Data to examine Block Start

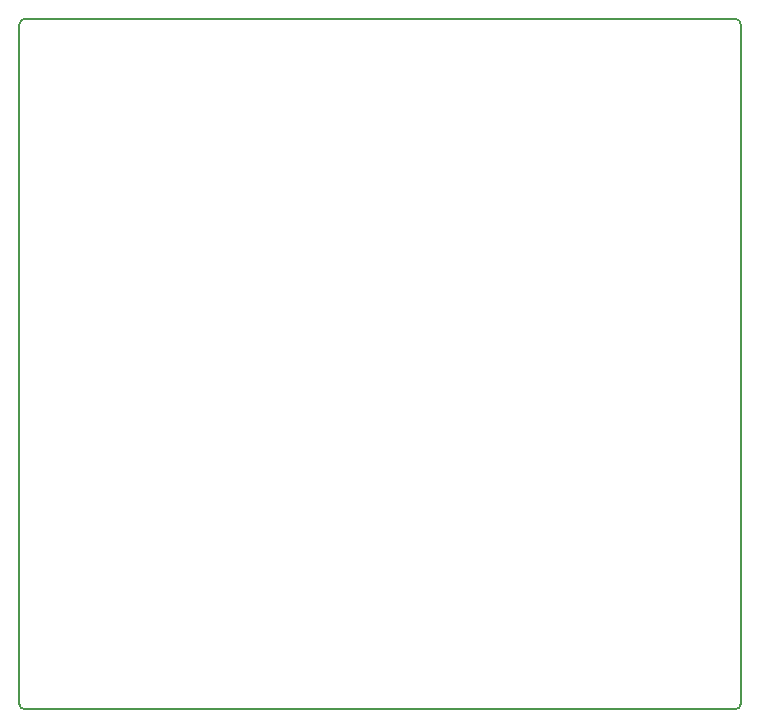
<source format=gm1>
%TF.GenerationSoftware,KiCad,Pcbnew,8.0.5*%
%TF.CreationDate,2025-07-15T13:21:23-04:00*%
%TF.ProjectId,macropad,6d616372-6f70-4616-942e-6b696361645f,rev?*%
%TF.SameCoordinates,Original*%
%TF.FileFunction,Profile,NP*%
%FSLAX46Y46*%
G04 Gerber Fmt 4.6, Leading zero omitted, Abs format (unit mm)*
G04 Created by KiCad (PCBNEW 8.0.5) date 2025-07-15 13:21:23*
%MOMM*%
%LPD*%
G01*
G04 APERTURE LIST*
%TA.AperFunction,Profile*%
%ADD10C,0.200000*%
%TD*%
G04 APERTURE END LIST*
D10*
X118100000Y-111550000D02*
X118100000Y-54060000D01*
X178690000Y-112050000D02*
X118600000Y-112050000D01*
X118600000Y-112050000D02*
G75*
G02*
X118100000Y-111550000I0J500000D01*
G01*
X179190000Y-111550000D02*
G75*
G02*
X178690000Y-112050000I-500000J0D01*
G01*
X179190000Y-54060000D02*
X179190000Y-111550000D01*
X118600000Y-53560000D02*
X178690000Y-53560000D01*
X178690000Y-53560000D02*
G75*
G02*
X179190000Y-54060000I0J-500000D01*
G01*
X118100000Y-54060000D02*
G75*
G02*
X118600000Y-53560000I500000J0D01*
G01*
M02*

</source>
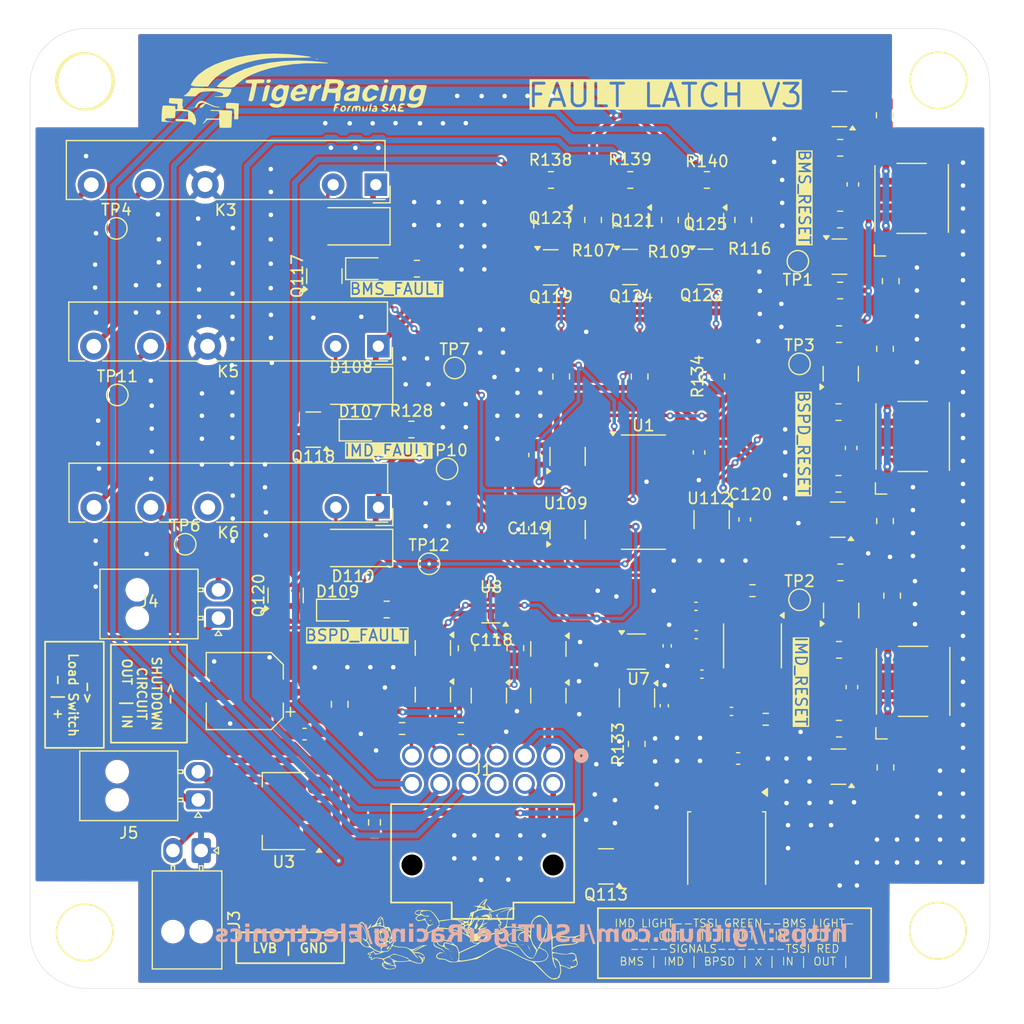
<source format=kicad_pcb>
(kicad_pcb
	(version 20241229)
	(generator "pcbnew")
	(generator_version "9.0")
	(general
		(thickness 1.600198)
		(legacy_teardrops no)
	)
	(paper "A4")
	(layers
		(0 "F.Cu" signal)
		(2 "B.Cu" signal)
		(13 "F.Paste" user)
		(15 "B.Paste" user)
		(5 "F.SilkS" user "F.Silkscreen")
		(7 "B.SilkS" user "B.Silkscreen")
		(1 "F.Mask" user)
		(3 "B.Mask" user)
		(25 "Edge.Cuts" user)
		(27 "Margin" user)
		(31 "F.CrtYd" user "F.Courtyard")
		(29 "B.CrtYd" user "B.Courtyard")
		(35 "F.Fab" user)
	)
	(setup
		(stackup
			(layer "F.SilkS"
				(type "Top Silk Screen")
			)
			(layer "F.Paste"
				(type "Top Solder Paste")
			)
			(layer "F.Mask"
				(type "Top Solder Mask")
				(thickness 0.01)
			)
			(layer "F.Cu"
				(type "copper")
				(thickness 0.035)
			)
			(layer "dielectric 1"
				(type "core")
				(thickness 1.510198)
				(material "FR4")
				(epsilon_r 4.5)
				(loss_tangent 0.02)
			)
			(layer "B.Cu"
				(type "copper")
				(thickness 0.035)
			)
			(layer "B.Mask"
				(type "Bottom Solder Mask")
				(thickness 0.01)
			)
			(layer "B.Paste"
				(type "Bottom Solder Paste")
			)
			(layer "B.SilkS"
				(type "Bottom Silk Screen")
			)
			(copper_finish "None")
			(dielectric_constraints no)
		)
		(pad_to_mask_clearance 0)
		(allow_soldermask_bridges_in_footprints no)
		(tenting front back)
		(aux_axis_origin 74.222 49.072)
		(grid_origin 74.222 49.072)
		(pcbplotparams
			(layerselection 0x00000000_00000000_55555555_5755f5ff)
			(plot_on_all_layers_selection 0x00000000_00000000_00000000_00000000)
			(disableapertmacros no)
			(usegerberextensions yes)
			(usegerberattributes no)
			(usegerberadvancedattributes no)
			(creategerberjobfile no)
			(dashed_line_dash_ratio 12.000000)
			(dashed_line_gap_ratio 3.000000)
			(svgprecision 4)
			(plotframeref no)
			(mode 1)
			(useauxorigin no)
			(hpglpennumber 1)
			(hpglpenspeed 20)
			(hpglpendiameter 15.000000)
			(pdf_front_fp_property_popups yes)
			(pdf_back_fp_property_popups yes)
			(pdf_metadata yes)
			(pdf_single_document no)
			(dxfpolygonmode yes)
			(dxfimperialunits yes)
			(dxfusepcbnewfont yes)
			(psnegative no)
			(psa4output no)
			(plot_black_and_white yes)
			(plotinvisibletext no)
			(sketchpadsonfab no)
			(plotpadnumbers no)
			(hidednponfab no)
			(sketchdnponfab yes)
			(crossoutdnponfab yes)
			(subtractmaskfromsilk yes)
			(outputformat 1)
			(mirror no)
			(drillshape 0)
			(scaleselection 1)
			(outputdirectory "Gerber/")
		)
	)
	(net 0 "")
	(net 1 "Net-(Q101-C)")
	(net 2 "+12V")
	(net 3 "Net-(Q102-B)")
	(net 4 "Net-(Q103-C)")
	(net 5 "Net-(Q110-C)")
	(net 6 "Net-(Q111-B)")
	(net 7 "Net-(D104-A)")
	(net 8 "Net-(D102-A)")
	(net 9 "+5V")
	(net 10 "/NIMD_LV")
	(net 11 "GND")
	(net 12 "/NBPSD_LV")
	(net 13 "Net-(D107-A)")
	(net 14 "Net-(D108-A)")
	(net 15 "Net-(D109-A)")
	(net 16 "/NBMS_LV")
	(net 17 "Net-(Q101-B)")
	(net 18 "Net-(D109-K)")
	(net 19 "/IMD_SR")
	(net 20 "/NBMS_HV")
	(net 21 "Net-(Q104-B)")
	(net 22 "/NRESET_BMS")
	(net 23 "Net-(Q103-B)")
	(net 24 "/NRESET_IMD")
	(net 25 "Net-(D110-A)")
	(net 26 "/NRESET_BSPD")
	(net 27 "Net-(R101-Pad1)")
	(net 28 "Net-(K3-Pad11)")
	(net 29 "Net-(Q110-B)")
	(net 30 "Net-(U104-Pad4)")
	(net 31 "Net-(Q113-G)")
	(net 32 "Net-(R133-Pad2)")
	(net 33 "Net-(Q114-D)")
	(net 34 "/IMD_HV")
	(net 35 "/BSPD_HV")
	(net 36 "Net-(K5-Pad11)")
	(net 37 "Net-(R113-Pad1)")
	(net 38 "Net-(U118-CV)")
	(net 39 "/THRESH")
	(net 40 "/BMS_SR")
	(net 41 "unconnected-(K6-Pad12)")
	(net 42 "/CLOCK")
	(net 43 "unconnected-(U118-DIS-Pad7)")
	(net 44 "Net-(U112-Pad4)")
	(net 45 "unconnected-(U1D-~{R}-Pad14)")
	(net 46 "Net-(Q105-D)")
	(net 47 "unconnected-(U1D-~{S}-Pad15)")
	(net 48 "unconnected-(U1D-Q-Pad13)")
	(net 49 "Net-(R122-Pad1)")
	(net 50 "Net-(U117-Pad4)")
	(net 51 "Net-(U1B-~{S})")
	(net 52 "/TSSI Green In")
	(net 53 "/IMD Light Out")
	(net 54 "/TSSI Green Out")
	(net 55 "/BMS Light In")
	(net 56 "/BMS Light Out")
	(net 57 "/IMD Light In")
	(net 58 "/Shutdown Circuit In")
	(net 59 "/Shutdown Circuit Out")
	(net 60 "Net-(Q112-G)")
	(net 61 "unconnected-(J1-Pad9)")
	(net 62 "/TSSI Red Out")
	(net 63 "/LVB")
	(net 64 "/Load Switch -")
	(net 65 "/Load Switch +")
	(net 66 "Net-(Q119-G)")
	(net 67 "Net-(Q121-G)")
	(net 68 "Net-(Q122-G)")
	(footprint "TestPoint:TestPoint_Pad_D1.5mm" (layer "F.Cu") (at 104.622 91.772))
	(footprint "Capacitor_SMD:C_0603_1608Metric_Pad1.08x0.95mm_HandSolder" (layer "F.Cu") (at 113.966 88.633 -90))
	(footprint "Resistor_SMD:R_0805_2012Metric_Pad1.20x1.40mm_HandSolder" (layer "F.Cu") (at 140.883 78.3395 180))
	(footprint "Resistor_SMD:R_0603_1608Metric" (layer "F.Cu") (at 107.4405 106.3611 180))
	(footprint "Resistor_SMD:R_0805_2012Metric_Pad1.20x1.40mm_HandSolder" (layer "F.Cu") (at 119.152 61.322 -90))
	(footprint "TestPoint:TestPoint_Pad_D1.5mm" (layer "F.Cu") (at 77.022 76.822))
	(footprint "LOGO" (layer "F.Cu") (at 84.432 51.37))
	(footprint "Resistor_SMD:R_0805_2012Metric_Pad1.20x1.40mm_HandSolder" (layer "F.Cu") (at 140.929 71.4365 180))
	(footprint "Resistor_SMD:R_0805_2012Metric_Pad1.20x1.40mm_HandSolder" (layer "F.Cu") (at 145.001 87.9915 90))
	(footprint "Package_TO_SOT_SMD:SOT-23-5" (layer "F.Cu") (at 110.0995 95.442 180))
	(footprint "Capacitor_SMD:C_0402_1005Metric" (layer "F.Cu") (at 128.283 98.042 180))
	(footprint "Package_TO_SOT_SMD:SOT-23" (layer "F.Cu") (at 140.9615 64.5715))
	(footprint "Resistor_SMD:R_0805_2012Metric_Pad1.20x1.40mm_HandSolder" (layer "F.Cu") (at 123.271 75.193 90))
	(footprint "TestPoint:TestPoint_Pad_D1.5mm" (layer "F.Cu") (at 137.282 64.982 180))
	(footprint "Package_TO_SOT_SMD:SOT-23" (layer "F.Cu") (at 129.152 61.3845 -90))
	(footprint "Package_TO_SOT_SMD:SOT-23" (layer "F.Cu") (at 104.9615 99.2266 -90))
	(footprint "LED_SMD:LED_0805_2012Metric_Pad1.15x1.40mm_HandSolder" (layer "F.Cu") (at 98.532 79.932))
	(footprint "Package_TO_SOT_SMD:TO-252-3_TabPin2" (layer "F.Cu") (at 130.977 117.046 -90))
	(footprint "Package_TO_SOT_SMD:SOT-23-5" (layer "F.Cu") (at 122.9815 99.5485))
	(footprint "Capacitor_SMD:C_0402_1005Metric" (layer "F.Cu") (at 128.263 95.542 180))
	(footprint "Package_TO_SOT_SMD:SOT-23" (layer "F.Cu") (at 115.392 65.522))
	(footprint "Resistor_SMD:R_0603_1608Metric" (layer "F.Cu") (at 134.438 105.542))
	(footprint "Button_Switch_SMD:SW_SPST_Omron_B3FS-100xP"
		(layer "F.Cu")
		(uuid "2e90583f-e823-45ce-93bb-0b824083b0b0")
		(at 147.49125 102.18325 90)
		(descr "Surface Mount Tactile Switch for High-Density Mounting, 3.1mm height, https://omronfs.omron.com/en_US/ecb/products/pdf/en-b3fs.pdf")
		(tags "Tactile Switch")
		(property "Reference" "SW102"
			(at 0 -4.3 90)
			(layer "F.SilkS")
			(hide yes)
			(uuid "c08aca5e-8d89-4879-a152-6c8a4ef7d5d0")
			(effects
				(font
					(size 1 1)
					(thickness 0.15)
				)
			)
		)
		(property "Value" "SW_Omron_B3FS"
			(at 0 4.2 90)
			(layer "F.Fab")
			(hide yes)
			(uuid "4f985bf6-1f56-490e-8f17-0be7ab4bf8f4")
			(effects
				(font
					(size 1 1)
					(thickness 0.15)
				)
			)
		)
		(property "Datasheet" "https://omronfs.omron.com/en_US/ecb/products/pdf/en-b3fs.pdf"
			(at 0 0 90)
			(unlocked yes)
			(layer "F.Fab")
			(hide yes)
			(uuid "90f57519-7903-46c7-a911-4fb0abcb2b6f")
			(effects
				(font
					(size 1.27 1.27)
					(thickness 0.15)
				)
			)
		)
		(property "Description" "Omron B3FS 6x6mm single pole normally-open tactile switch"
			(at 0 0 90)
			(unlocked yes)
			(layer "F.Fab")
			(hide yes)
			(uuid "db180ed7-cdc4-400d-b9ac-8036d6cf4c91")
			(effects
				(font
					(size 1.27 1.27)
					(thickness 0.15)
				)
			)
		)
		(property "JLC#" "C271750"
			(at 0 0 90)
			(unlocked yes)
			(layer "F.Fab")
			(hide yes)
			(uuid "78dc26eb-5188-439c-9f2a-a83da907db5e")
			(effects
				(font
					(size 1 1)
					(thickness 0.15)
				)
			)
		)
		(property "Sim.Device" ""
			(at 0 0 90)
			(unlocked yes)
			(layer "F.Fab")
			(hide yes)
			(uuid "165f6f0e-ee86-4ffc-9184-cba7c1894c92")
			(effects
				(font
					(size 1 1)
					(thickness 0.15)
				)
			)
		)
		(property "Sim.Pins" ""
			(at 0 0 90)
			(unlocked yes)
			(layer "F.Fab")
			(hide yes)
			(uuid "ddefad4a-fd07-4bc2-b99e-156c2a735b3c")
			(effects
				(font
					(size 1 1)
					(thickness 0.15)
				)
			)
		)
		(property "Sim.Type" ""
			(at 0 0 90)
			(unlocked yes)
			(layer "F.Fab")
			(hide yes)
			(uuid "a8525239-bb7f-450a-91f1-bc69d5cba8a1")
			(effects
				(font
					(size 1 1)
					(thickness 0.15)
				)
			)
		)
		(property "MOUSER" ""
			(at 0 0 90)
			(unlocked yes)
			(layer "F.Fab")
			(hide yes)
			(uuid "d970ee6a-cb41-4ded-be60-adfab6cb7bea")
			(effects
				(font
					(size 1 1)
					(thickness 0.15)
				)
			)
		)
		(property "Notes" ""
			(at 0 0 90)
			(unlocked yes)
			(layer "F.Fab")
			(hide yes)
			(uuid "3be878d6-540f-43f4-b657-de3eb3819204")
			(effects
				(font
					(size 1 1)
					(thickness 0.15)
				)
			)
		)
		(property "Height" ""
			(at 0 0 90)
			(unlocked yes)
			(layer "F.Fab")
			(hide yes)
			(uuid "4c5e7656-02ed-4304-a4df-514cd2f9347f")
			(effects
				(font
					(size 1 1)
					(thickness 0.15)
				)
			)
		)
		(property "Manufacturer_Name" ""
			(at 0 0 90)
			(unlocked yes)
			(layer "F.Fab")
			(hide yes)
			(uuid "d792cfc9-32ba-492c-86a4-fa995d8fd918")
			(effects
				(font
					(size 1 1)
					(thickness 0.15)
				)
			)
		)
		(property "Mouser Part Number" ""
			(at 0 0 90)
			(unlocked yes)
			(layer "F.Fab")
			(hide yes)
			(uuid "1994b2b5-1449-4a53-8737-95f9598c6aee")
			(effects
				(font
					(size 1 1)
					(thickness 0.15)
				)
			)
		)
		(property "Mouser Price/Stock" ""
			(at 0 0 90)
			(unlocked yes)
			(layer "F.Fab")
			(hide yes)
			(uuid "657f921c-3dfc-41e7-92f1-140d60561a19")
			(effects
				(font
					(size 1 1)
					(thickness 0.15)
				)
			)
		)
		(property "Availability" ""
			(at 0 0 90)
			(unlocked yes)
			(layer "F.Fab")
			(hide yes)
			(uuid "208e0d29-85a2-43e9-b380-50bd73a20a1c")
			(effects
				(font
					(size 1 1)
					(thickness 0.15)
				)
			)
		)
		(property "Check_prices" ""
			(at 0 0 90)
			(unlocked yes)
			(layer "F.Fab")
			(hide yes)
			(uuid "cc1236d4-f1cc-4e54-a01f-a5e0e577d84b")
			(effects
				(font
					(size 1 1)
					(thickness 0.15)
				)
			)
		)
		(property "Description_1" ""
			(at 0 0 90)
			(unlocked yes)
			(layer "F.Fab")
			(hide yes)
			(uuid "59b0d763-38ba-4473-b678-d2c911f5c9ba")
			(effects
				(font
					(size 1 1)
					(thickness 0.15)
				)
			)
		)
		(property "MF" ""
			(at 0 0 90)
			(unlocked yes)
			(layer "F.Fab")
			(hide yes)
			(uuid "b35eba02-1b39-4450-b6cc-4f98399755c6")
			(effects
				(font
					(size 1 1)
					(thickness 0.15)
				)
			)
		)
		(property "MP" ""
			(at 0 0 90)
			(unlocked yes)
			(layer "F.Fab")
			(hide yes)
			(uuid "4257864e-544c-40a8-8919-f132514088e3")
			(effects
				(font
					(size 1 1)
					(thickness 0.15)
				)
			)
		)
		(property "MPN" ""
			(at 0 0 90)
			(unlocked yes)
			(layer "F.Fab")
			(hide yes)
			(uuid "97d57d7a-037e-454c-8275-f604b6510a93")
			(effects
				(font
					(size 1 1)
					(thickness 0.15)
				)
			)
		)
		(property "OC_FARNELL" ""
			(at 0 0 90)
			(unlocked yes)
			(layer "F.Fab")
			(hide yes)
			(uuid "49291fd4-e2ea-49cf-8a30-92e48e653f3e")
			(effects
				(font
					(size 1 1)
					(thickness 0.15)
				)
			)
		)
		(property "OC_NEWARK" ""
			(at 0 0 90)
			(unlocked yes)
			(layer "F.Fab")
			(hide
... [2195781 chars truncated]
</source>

Data to examine Block End

◆ Work instructions
Count each line of the material above that holds the word "source", and state the total with no other text.

◆ Exercise response
4